=== TEXTAUSZUG ===
------------------------------

Neben der eigentlichen Stromerzeugungszentrale befindet sich ein hydroelektrisches Werk unterhalb zweier Gewölbe. Ein Gebäude dient als Maschinenraum und im anderen sind Transformatoren und elektrische Ausstattungsteile gelagert. Die jährliche Stromerzeugung in der Bütgenbacher Zentrale beläuft sich auf 2 Millionen kWSt. und erfolgt völlig automatisch. Eine ständige Überwachung geschieht lediglich durch den Angestellten von Electrabel, der im Wächterhaus, das sich auf den Burgruinen befindet, wohnt.
Der in Berg erzeugte Strom gelangt über eine 15000-Volt-Linie in die Stromzentrale nach Beverce. Ein Teil des Stroms wird jedoch direkt ins Verteilernetz der Kantone Malmedy und Sankt Vith sowie der Umgebung Francorchamps bis hin nach Bastogne eingespeist.

------------------------------

=== DATEN ===
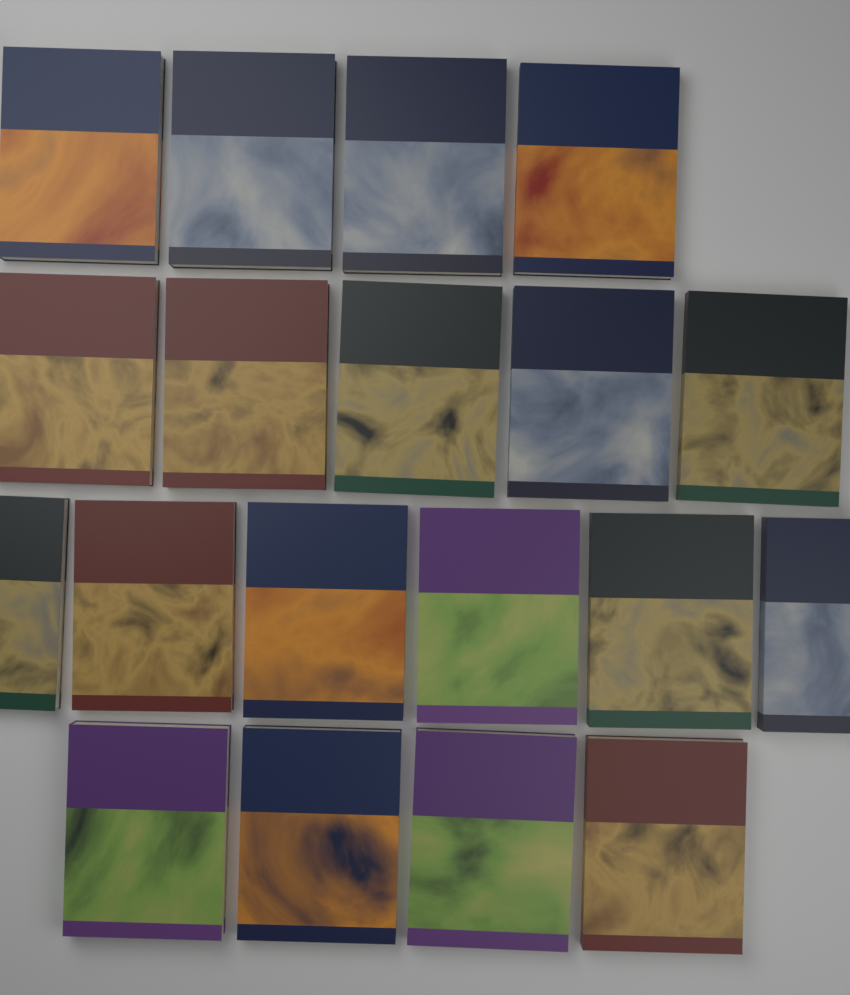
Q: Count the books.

------------------------------

=== ANWEISUNG 1 ===
Schreiben Sie aus dem Textauszug die Passage ab, die mit „Neben der eigentlichen“ beginnt und bis einschließlich „nach Bastogne eingespeist.“ reicht.
=== ANWEISUNG 2 ===
Über welche Leitung gelangt laut dem Textauszug der in Berg erzeugte Strom in die Stromzentrale nach Beverce?
Für die Aufgaben spielt die Auflistung keine Rolle.

=== ANTWORT 1 ===
Neben der eigentlichen Stromerzeugungszentrale befindet sich ein hydroelektrisches Werk unterhalb zweier Gewölbe. Ein Gebäude dient als Maschinenraum und im anderen sind Transformatoren und elektrische Ausstattungsteile gelagert. Die jährliche Stromerzeugung in der Bütgenbacher Zentrale beläuft sich auf 2 Millionen kWSt. und erfolgt völlig automatisch. Eine ständige Überwachung geschieht lediglich durch den Angestellten von Electrabel, der im Wächterhaus, das sich auf den Burgruinen befindet, wohnt.
Der in Berg erzeugte Strom gelangt über eine 15000-Volt-Linie in die Stromzentrale nach Beverce. Ein Teil des Stroms wird jedoch direkt ins Verteilernetz der Kantone Malmedy und Sankt Vith sowie der Umgebung Francorchamps bis hin nach Bastogne eingespeist.

=== ANTWORT 2 ===
Über eine 15000-Volt-Linie.